***** Records *****
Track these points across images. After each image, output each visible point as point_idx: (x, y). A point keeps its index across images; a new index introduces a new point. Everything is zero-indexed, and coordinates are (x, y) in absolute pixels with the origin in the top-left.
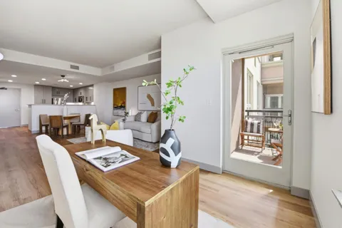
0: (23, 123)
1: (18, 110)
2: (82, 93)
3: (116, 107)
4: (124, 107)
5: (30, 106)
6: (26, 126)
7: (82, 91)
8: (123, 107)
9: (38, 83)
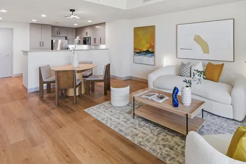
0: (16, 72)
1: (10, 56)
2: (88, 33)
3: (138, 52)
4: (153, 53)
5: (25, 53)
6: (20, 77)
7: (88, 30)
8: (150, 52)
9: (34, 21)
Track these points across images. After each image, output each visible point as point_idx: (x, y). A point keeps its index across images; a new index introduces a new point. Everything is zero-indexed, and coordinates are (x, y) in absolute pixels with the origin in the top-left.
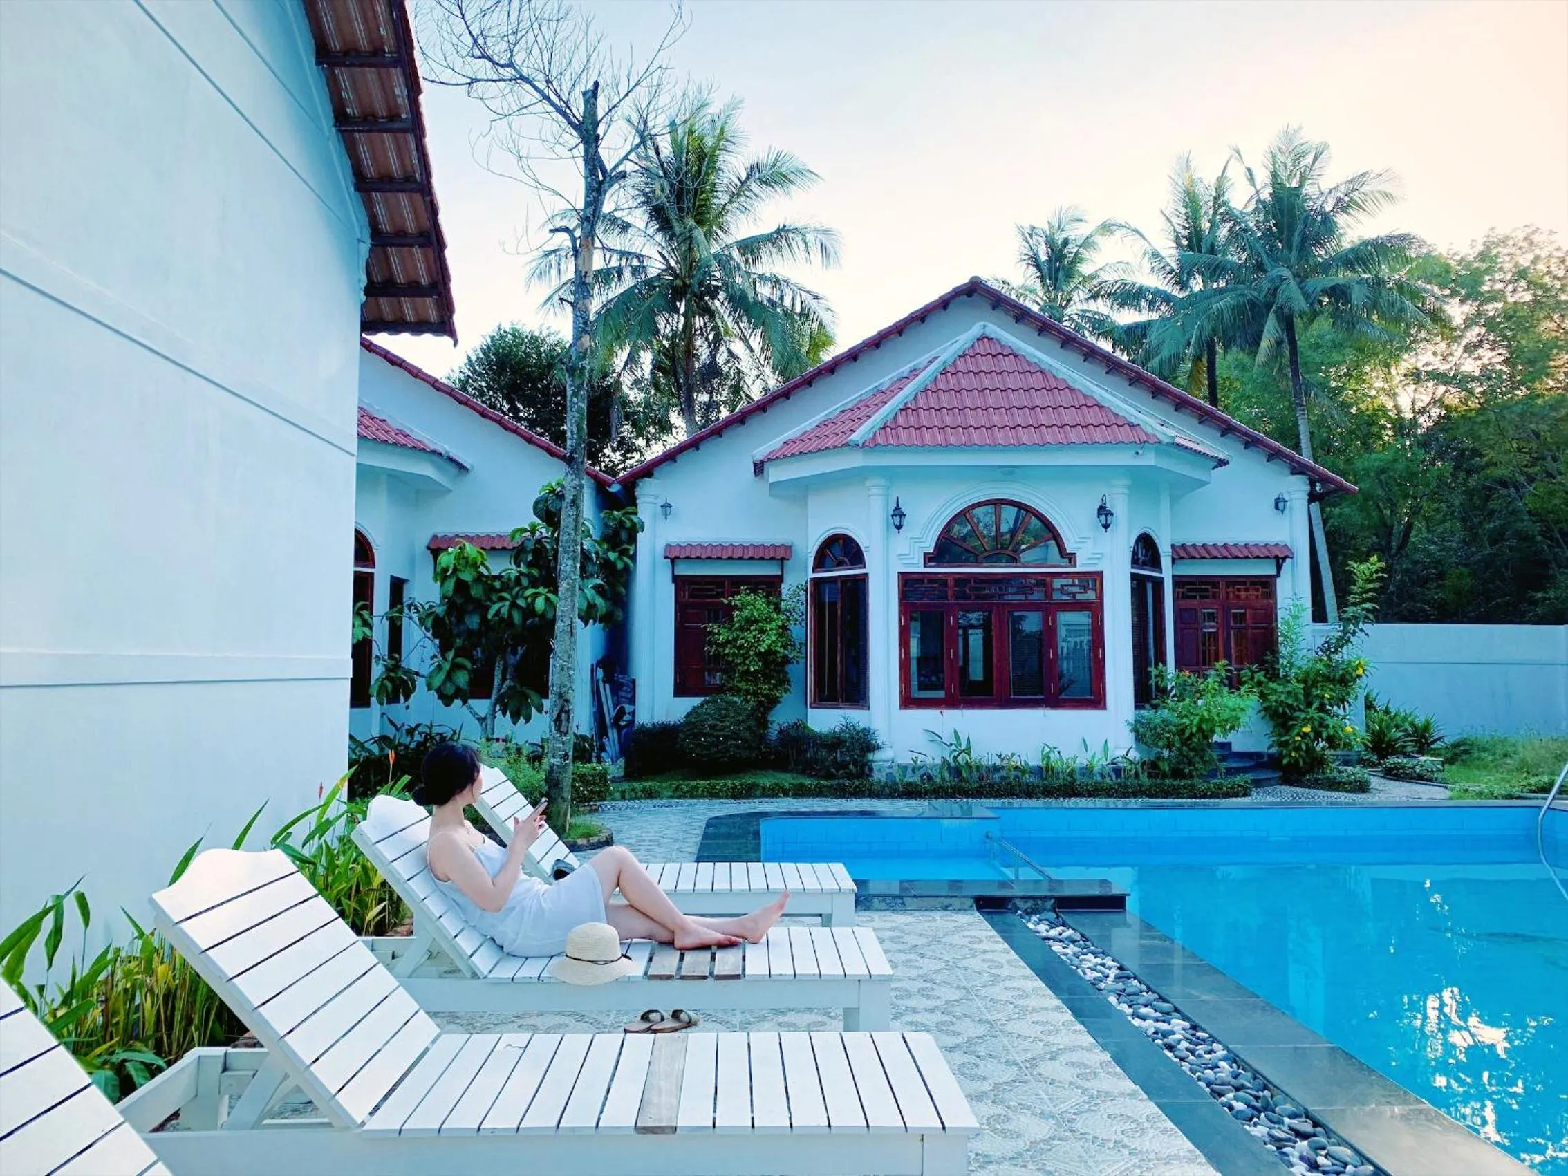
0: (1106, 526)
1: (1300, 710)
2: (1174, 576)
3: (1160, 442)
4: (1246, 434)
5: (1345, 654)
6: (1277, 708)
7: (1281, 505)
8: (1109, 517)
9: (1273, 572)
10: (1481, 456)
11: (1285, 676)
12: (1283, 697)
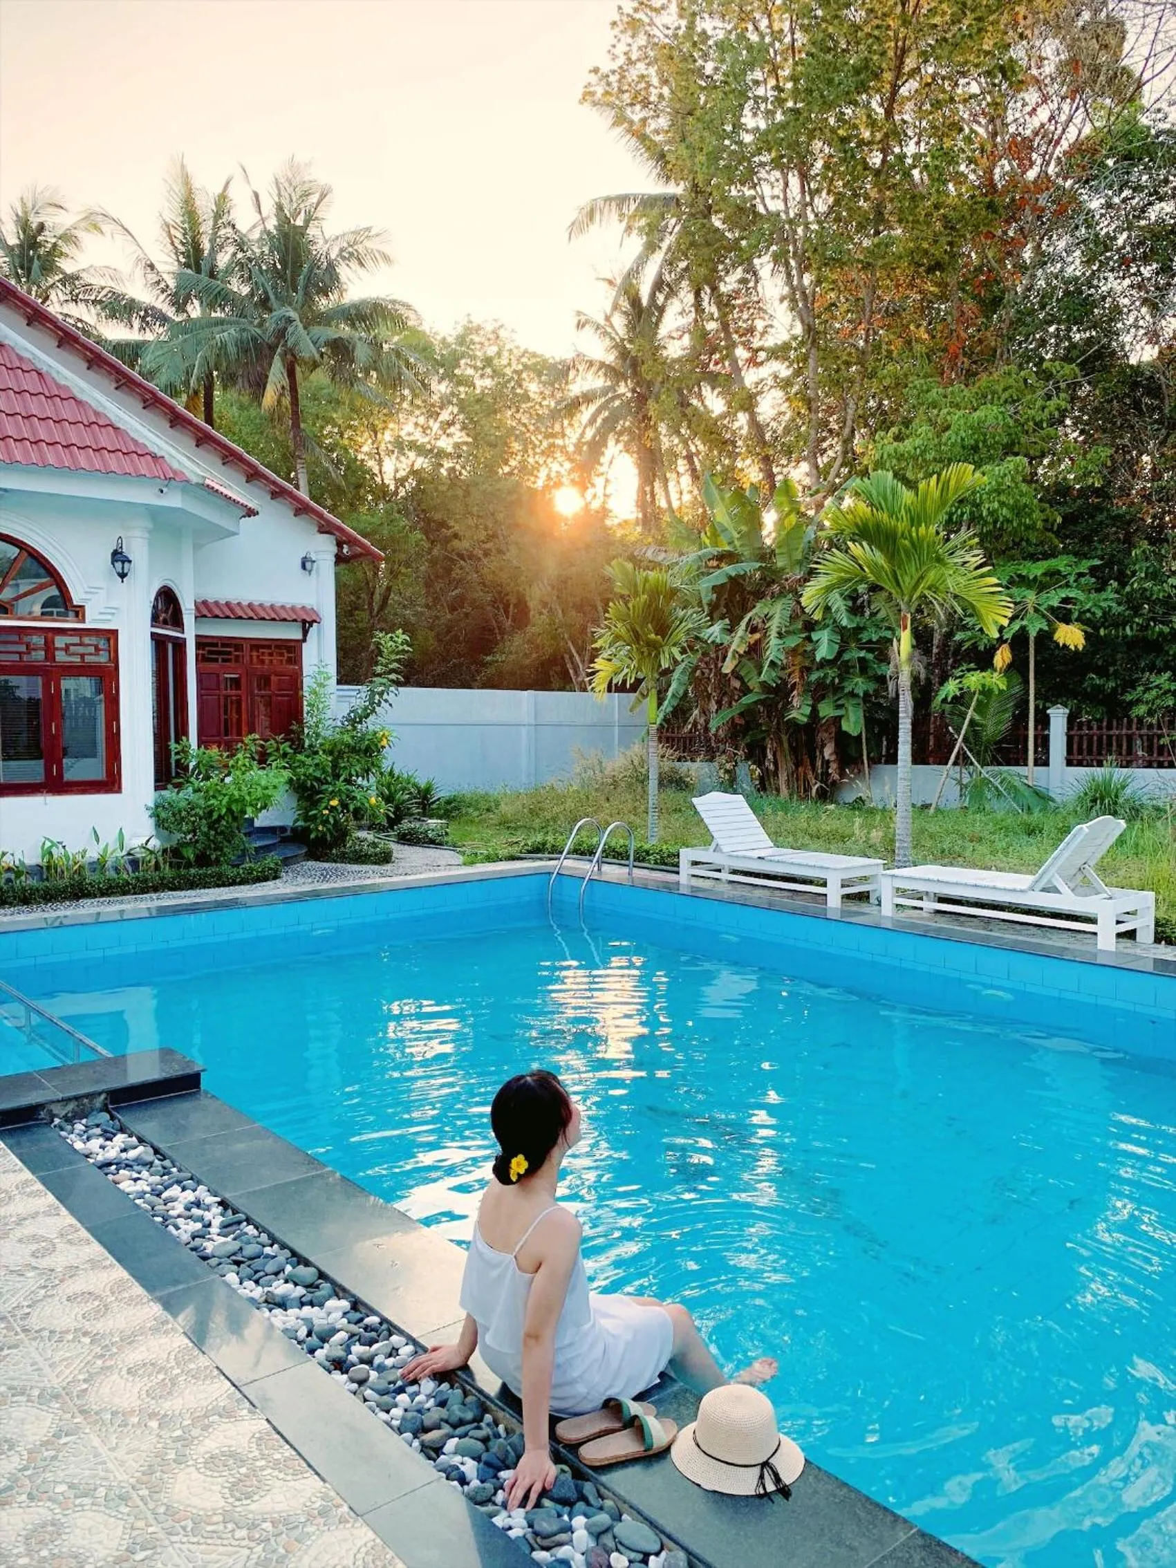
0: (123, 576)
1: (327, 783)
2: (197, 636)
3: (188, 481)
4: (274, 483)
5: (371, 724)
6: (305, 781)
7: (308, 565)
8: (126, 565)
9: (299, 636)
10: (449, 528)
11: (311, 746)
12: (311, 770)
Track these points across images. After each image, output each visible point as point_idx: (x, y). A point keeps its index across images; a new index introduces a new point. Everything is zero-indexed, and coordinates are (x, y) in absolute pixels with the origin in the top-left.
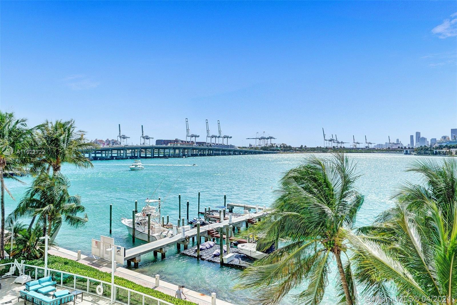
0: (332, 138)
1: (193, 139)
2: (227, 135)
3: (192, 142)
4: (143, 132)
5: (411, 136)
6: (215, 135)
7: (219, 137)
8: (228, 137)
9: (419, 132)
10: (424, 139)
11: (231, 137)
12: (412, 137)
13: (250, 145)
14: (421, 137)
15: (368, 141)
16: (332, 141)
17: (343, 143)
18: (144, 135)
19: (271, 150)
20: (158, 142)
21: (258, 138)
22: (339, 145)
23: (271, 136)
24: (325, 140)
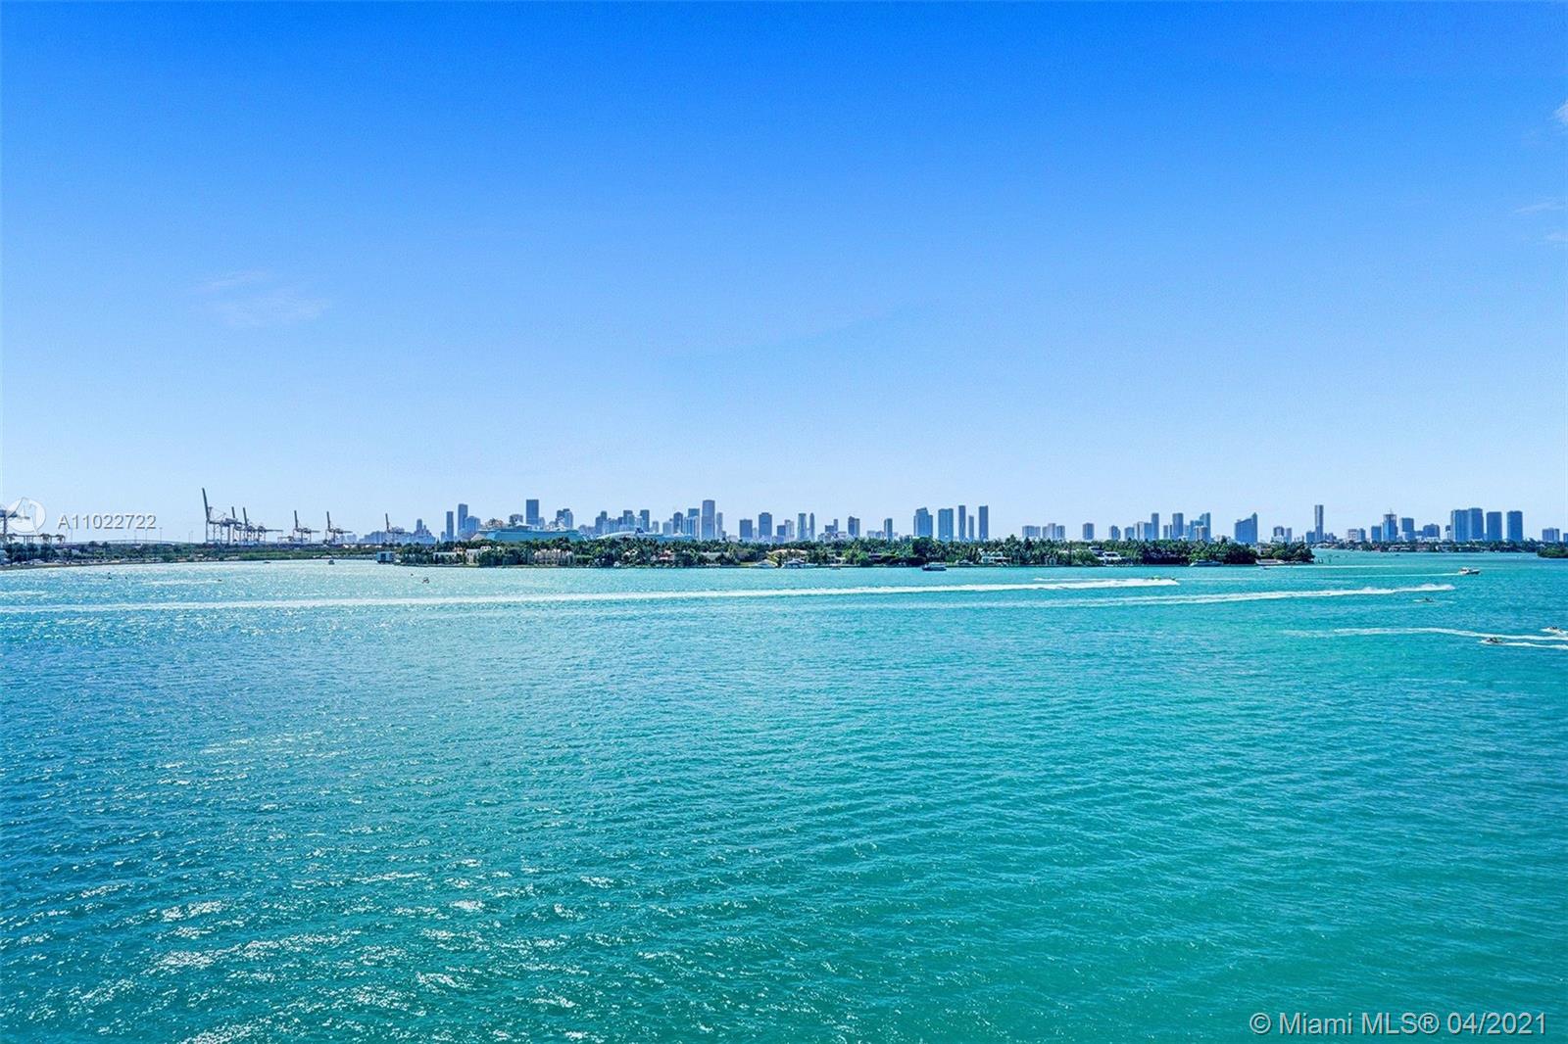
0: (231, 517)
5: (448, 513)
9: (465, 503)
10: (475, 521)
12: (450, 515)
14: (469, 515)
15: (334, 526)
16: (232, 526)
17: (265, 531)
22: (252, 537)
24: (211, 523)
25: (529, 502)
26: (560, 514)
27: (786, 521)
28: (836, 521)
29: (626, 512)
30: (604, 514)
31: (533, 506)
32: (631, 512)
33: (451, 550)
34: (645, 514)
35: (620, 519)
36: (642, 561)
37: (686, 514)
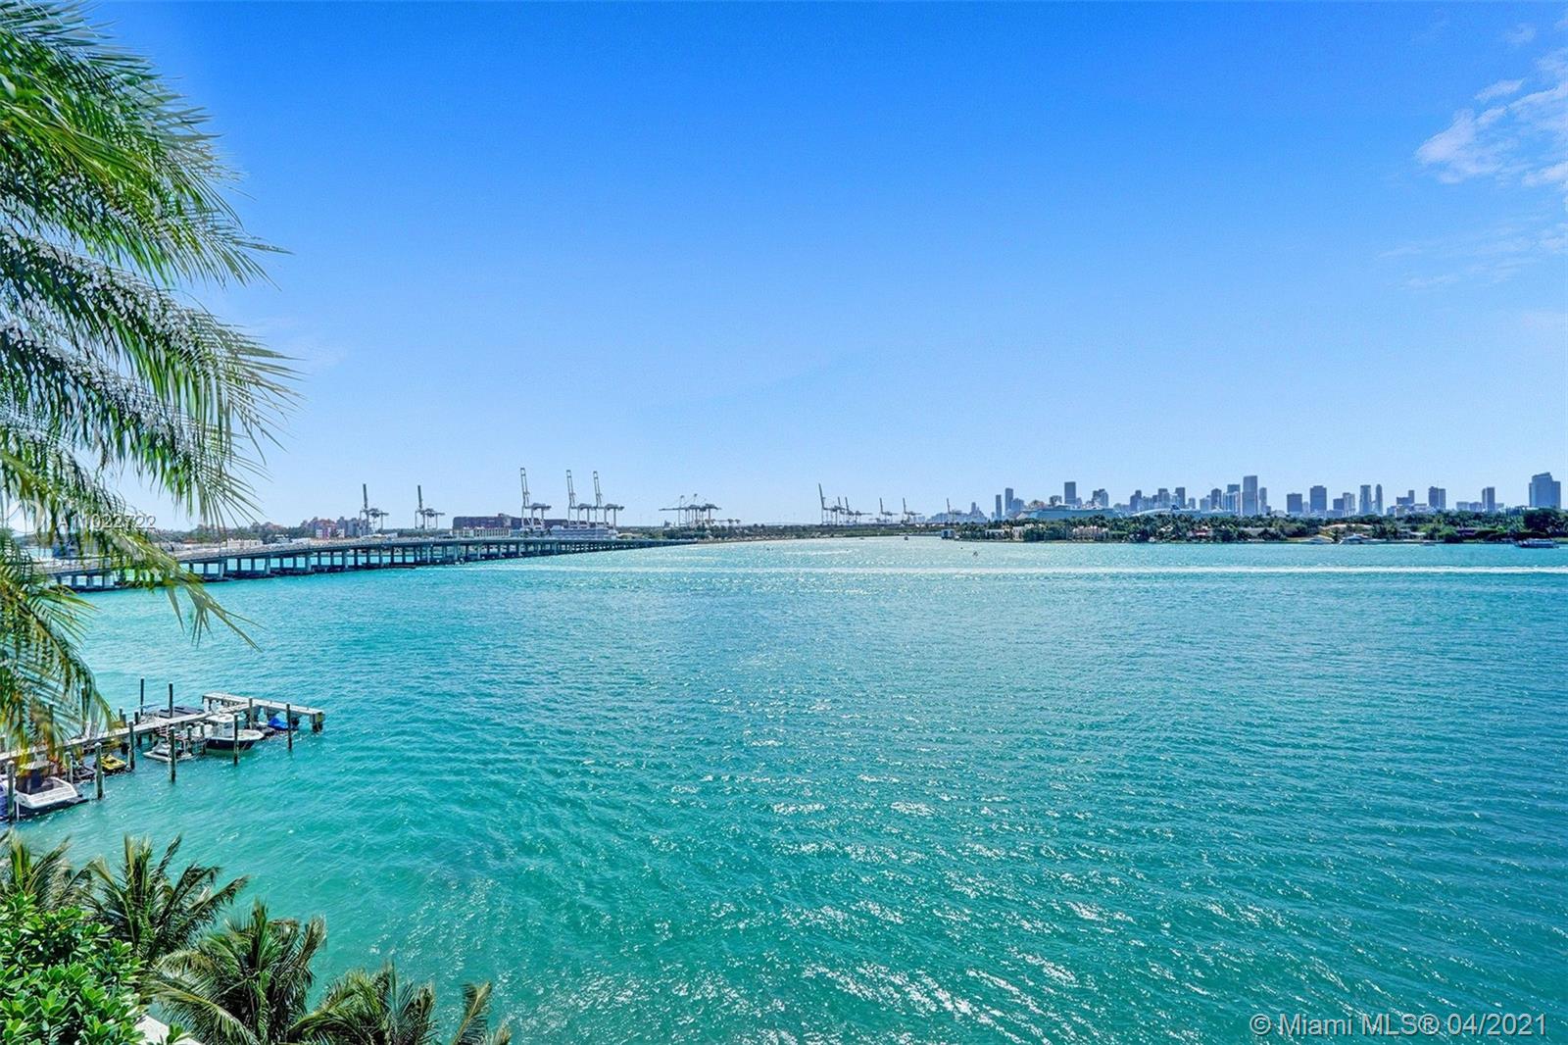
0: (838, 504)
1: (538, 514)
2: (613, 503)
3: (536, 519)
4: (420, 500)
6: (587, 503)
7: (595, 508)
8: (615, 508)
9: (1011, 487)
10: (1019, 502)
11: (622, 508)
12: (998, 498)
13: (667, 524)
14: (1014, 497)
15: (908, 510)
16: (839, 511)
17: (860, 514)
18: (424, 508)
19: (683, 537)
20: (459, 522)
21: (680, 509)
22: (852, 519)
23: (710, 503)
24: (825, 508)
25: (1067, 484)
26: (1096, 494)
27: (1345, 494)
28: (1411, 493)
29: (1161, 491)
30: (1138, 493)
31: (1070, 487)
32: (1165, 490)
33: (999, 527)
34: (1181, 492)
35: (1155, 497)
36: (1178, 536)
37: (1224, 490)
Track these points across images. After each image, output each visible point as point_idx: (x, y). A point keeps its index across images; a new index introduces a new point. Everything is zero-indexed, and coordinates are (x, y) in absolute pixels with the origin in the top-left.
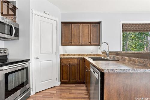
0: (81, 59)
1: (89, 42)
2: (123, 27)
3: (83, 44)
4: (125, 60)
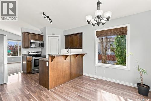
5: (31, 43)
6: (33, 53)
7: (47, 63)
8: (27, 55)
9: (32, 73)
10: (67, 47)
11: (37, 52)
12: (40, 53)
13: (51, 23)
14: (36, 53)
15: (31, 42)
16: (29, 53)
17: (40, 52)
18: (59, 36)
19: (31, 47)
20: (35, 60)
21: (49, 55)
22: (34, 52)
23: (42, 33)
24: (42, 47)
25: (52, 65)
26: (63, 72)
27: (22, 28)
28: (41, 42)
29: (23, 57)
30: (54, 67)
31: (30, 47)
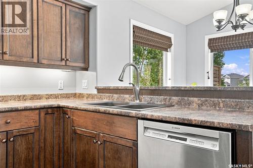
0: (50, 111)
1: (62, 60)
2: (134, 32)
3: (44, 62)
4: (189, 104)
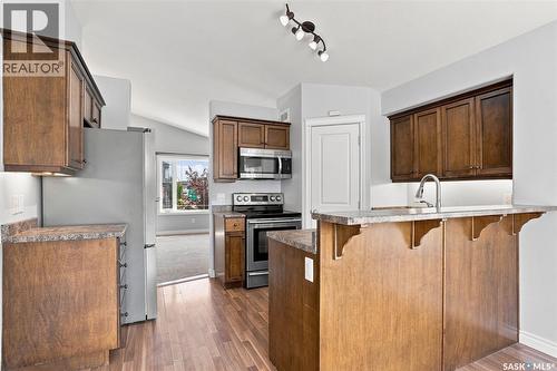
*****
--- Description of the task ---
Change every "absolute pixels" in the listing above to "screen pixels" and give the whole listing again with nothing else altered. Leave out the pictures.

--- Output ---
Track these points across images. After each image, output each visible point as point_idx: (x, y). A point keeps its index across images; a new index introduces a new point. Everything is zero-indexed, and coordinates are (x, y) in screen pixels with the origin in the top-left.
0: (23, 123)
1: (18, 110)
2: (82, 93)
3: (116, 107)
4: (124, 107)
5: (30, 106)
6: (26, 126)
7: (82, 91)
8: (123, 107)
9: (38, 83)
0: (16, 72)
1: (10, 56)
2: (88, 33)
3: (138, 52)
4: (153, 53)
5: (25, 53)
6: (20, 77)
7: (88, 30)
8: (150, 52)
9: (34, 21)
Track these points across images. After each image, output each visible point as point_idx: (x, y). A point keeps its index across images; a new index introduces a new point. Everything is zero-indexed, and coordinates are (x, y) in screen pixels with the origin in the top-left.
0: (1106, 526)
1: (1300, 710)
2: (1174, 576)
3: (1160, 442)
4: (1246, 434)
5: (1345, 654)
6: (1277, 708)
7: (1281, 505)
8: (1109, 517)
9: (1273, 572)
10: (1481, 456)
11: (1285, 676)
12: (1283, 697)
0: (123, 576)
1: (327, 783)
2: (197, 636)
3: (188, 481)
4: (274, 483)
5: (371, 724)
6: (305, 781)
7: (308, 565)
8: (126, 565)
9: (299, 636)
10: (449, 528)
11: (311, 746)
12: (311, 770)
Track these points across images. After each image, output each visible point as point_idx: (x, y). A point keeps its index across images; a new index introduces a new point. Everything is zero-indexed, and coordinates are (x, y) in screen pixels with the origin in the top-left.
0: (332, 138)
1: (193, 139)
2: (227, 135)
3: (192, 142)
4: (143, 132)
5: (411, 136)
6: (215, 135)
7: (219, 137)
8: (228, 137)
9: (419, 132)
10: (424, 139)
11: (231, 137)
12: (412, 137)
13: (250, 145)
14: (421, 137)
15: (368, 141)
16: (332, 141)
17: (343, 143)
18: (144, 135)
19: (271, 150)
20: (158, 142)
21: (258, 138)
22: (339, 145)
23: (271, 136)
24: (325, 140)
0: (231, 517)
5: (448, 513)
9: (465, 503)
10: (475, 521)
12: (450, 515)
14: (469, 515)
15: (334, 526)
16: (232, 526)
17: (265, 531)
22: (252, 537)
24: (211, 523)
25: (529, 502)
26: (560, 514)
27: (786, 521)
28: (836, 521)
29: (626, 512)
30: (604, 514)
31: (533, 506)
32: (631, 512)
33: (451, 550)
34: (645, 514)
35: (620, 519)
36: (642, 561)
37: (686, 514)
0: (838, 504)
1: (538, 514)
2: (613, 503)
3: (536, 519)
4: (420, 500)
6: (587, 503)
7: (595, 508)
8: (615, 508)
9: (1011, 487)
10: (1019, 502)
11: (622, 508)
12: (998, 498)
13: (667, 524)
14: (1014, 497)
15: (908, 510)
16: (839, 511)
17: (860, 514)
18: (424, 508)
19: (683, 537)
20: (459, 522)
21: (680, 509)
22: (852, 519)
23: (710, 503)
24: (825, 508)
25: (1067, 484)
26: (1096, 494)
27: (1345, 494)
28: (1411, 493)
29: (1161, 491)
30: (1138, 493)
31: (1070, 487)
32: (1165, 490)
33: (999, 527)
34: (1181, 492)
35: (1155, 497)
36: (1178, 536)
37: (1224, 490)
Track these points across images. After each image, output each visible point as point_idx: (x, y). A point keeps its index across images; a new index introduces a new point. Everything is zero-indexed, and coordinates are (x, y) in screen pixels with the origin in the top-left.
0: (81, 59)
1: (89, 42)
2: (123, 27)
3: (83, 44)
4: (125, 60)
5: (31, 43)
6: (33, 53)
7: (47, 63)
8: (27, 55)
9: (32, 73)
10: (67, 47)
11: (37, 52)
12: (40, 53)
13: (51, 23)
14: (36, 53)
15: (31, 42)
16: (29, 53)
17: (40, 52)
18: (59, 36)
19: (31, 47)
20: (35, 60)
21: (49, 55)
22: (34, 52)
23: (42, 33)
24: (42, 47)
25: (52, 65)
26: (63, 72)
27: (22, 28)
28: (41, 42)
29: (23, 57)
30: (54, 67)
31: (30, 47)
0: (50, 111)
1: (62, 60)
2: (134, 32)
3: (44, 62)
4: (189, 104)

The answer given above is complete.